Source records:
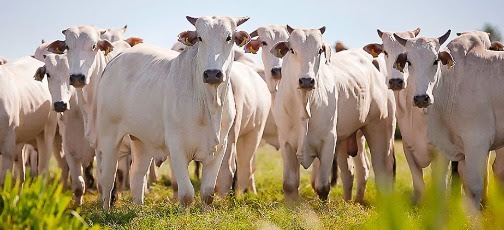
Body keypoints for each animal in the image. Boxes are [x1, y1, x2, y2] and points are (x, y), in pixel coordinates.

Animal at [92, 16, 250, 208]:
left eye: (229, 37)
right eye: (200, 38)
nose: (212, 74)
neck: (209, 104)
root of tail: (116, 59)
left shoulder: (219, 148)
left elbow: (207, 193)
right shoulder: (177, 147)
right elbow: (187, 194)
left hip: (142, 140)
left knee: (136, 175)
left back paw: (139, 209)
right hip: (109, 137)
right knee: (107, 179)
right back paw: (106, 210)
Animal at [270, 26, 396, 200]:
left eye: (319, 50)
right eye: (292, 50)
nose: (307, 80)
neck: (304, 103)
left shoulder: (329, 140)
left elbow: (322, 187)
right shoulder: (286, 142)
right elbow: (289, 185)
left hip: (380, 129)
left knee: (382, 170)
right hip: (350, 138)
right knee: (353, 171)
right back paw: (352, 201)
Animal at [394, 30, 504, 207]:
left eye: (435, 60)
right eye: (409, 62)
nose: (421, 98)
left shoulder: (477, 142)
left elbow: (474, 189)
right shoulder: (444, 150)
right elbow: (442, 188)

→ **WHAT YOU WILL DO**:
Starting at the first line of the records above, set down each line exactly through the one that holds "left eye: (319, 50)". Omit pictures.

→ **TASK RESULT**:
Body keypoints for each animal in the image. Boxes are [x1, y1, x2, y2] and points are (x, y), in pixel coordinates.

Animal at [92, 16, 250, 208]:
left eye: (229, 37)
right eye: (200, 38)
nose: (212, 74)
neck: (209, 104)
root of tail: (116, 59)
left shoulder: (219, 148)
left elbow: (207, 193)
right shoulder: (177, 147)
right elbow: (187, 194)
left hip: (142, 140)
left knee: (136, 175)
left back paw: (139, 209)
right hip: (109, 137)
right knee: (107, 179)
right back paw: (106, 210)
Animal at [270, 26, 396, 200]:
left eye: (319, 50)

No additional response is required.